Source document
⟨

From a distance in Berlin: Africa Summit on Agriculture

Saturday 26th, January 2013 / 23:59 Written by


Discussion panel on 'Policy Enabling Framworks', ACGO Africa Summit 2013, Copyright: David Drengk/

Discussion panel on ‘Policy Enabling Frameworks’, AGCO Africa Summit 2013 © David Drengk/

On this week’s Monday, the crème de la crème of Europe’s Agro business sector gathered together with several ministers and former African heads of states to discuss the future and potentials of African agriculture. Among the participants, representatives of several lighthouse projects shared their vision and their experiences in agrobusiness.

By Martin Morcinek and David Drengk

It was a huge success for Latitia Mukungu: Far away from home in the freezing cold Berlin, the seventeen year old entrepreneur from Kenya entered the stage in the city’s glamorous Adlon Hotel, to give the speech of her life so far. In a truly inspiring speech, Laetitia told the audience about her social business project in Bukura and Butere. During her extensive presentation about the way she first formed the Rabbit Science Association (RSC) and later implemented a local Women Rabbit Association (WRA), a legion of highly paid European businessmen followed the young Kenyan girl with steadily growing astonishment.

Latitia Mukungu, © David Drengk/

Latitia Mukungu talking about her rabbit farming © David Drengk/

In vivid, clear and precise words Latitia explained how she has started to change her surrounding world with a few rabbits and how she is managing to improve education on the one hand – and from the simple economic point of view “to meet the demand for rabbit meat”. Among these efforts, she set up a local micro-finance bank in order to cover the members’ and participants’ needs such as school fees or expenditures for micro-business ventures.

Every child whether poor or rich has the right to education!

⟩

Tasks to complete
1. From the article on the Berlin summit about African farming, repeat word for word the part starting with "In vivid, clear" and going on through "for micro-business ventures.".
2. Using the article on the Berlin summit about African farming, say whether each statement agrees with it. Answer yes or no for each and quote the words that settle it.
(a) The young entrepreneur spoke at the Adlon Hotel.
(b) The young entrepreneur comes from Uganda.
(c) The young entrepreneur set up a local micro-finance bank.
3. Write the next part of the article on the Berlin summit about African farming, picking up after its last sentence.

Dataset excerpts
⟨

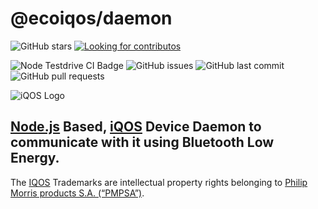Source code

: # @ecoiqos/daemon
![GitHub stars](https://img.shields.io/github/stars/ecoiqos/iqos.daemon?style=for-the-badge)
[![Looking for contributos](https://img.shields.io/badge/LOOKING%20FOR-CONTRIBUTORS-blue?style=for-the-badge)](https://github.com/ecoiqos/iqos.daemon/issues/new?assignees=0x77dev&labels=IWantToTheTeam&template=i-want-to-be-an-contributor.md&title=I+Want+To+Be+An+Contributor)

![Node Testdrive CI Badge](https://github.com/ecoiqos/iqos.daemon/workflows/Node%20Testdrive/badge.svg)
![GitHub issues](https://img.shields.io/github/issues/ecoiqos/iqos.daemon)
![GitHub last commit](https://img.shields.io/github/last-commit/ecoiqos/iqos.daemon)
![GitHub pull requests](https://img.shields.io/github/issues-pr/ecoiqos/iqos.daemon)


![iQOS Logo](https://avatars3.githubusercontent.com/u/59100342?s=200&v=4)

[Node.js](https://nodejs.org) Based, [iQOS](https://iqos.com) Device Daemon to communicate with it using Bluetooth Low Energy.
---
The [IQOS](https://iqos.com) Trademarks are intellectual property rights belonging to [Philip Morris
products S.A. (“PMPSA”)](https://pmi.com).
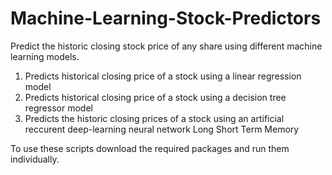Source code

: # Machine-Learning-Stock-Predictors
Predict the historic closing stock price of any share using different machine learning models. 
1) Predicts historical closing price of a stock using a linear regression model
2) Predicts historical closing price of a stock using a decision tree regressor model
3) Predicts the historic closing prices of a stock using an artificial reccurent deep-learning neural network Long Short Term Memory

To use these scripts download the required packages and run them individually. 
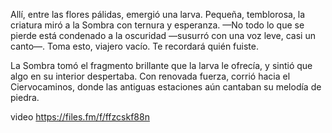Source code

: Allí, entre las flores pálidas, emergió una larva.
Pequeña, temblorosa, la criatura miró a la Sombra con ternura y esperanza.
—No todo lo que se pierde está condenado a la oscuridad —susurró con una voz leve, casi un canto—. Toma esto, viajero vacío. Te recordará quién fuiste.

La Sombra tomó el fragmento brillante que la larva le ofrecía, y sintió que algo en su interior despertaba.
Con renovada fuerza, corrió hacia el Ciervocaminos, donde las antiguas estaciones aún cantaban su melodía de piedra. 

video https://files.fm/f/ffzcskf88n
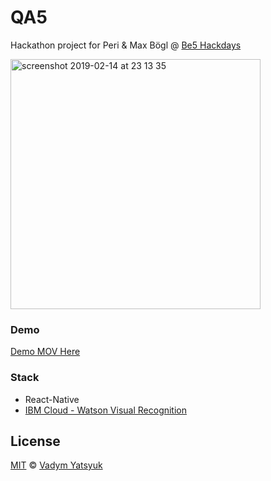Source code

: # QA5

Hackathon project for Peri & Max Bögl @ [Be5 Hackdays](https://ideas-be5-hackdays.bemyapp.com)

<img width="400" alt="screenshot 2019-02-14 at 23 13 35" src="https://user-images.githubusercontent.com/3748453/52821168-4a452900-30ae-11e9-91eb-0b31cb93727d.png">


### Demo

[Demo MOV Here](https://github.com/VadimDez/qa/blob/master/demo.MOV?raw=true)

### Stack

* React-Native
* [IBM Cloud - Watson Visual Recognition](https://www.ibm.com/watson/services/visual-recognition/)


## License

[MIT](https://tldrlegal.com/license/mit-license) © [Vadym Yatsyuk](https://github.com/vadimdez)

⟩

Numbered answers
1.
In vivid, clear and precise words Latitia explained how she has started to change her surrounding world with a few rabbits and how she is managing to improve education on the one hand – and from the simple economic point of view “to meet the demand for rabbit meat”. Among these efforts, she set up a local micro-finance bank in order to cover the members’ and participants’ needs such as school fees or expenditures for micro-business ventures.

2.
(a) Yes: "entered the stage in the city’s glamorous Adlon Hotel"
(b) No: "the seventeen year old entrepreneur from Kenya"
(c) Yes: "she set up a local micro-finance bank"

3.
This is what inspired me to start an income-generating project to enable the struggling parents to have a sustainable income to support their kids in school.” – Latitia Mukungu during her speech on this year’s Africa Summit on Agriculture

With that, she is aiming for a higher goal: Latitia plans to expand the business, dubbed the “Rabbit Women Association” in order to increase the effectiveness of the community support.

Besides this lighthouse panel, two vivid discussion rounds took place on stage concerning ‘Making Business Work and Fit for Africa‘ and ‘Policy Enabling Frameworks ‘ respectively. While the first was rather dominated by European investors and businessmen, the framework-discussion was joined by three ministers of agriculture from three African states. Among the participants were Dr. Baba Dioum, Coordinator General of the Conference of Ministers of West and Central Africa, Dr. Betty Achan Ogwaro, Minister of Agriculture and Forestry of the Republic of South Soudan and José Condugua António Pacheco, Minister of Agriculture of the Republic of Mozambique.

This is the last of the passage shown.